There’s a broader lesson here, one that extends far beyond gas prices. Climate policy in California, and much of the country, has been built on oversimplified narratives and overconfident predictions. Claims that catastrophe is imminent, that extreme weather is “unprecedented,” and that fossil fuels can be eliminated rapidly without sacrifice simply don’t hold up under scrutiny.
As a meteorologist who has spent more than two decades examining climate trends and energy policy, I’ve watched climate science become overstated and the uncertainties downplayed. Climate models that fail to match real-world observations are treated as prophecy. Natural climate variability—documented for centuries—is effectively dismissed. Policies are crafted around political timelines rather than physical ones.
Thankfully, more people are beginning to ask questions. They’re looking beyond slogans like “existential threat” or “climate emergency” and asking whether the evidence supports the rhetoric. Many are discovering, sometimes with great surprise, that the world is not spiraling into climate chaos, and that humanity is more resilient, adaptive, and technologically capable than the doomsday narrative admits.
For those genuinely interested in examining the evidence for themselves, I recommend the new edition of Climate at a Glance, which lays out key climate topics—wildfires, hurricanes, sea level, tornadoes, drought, and more, in short, easy-to-read summaries grounded in actual data rather than speculative modeling. If you’re willing to look at the numbers with an open mind, you may find that the “climate disaster” simply isn’t there.

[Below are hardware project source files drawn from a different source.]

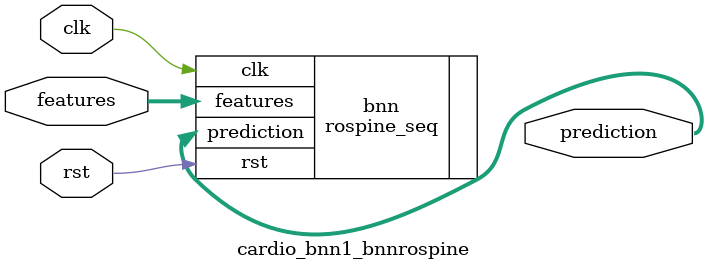
<source format=v>













module cardio_bnn1_bnnrospine #(

parameter FEAT_CNT = 19,
parameter HIDDEN_CNT = 3,
parameter FEAT_BITS = 4,
parameter CLASS_CNT = 3,
parameter TEST_CNT = 1000


  ) (
  input clk,
  input rst,
  input [FEAT_CNT*FEAT_BITS-1:0] features,
  output [$clog2(CLASS_CNT)-1:0] prediction
  );

  localparam Weights0 = 57'b011101100001000101110111101111101011101100001001111011101 ;
  localparam Weights1 = 9'b001100110 ;

  rospine_seq #(.FEAT_CNT(FEAT_CNT),.FEAT_BITS(FEAT_BITS),.HIDDEN_CNT(HIDDEN_CNT),.CLASS_CNT(CLASS_CNT),.Weights0(Weights0),.Weights1(Weights1)) bnn (
    .clk(clk),
    .rst(rst),
    .features(features),
    .prediction(prediction)
  );

endmodule

</source>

California and the nation face real environmental and energy challenges. But they won’t be solved by chasing political fantasies or clinging to apocalyptic messaging. They’ll be solved by acknowledging reality: reliable energy is essential, the transition away from fossil fuels will take far longer than activists claim, and policies rooted in fear rather than evidence inevitably backfire.
The sooner our leaders accept that, the sooner we can stop lurching from one self-inflicted crisis to another and start building an energy future grounded not in ideology, but in reality.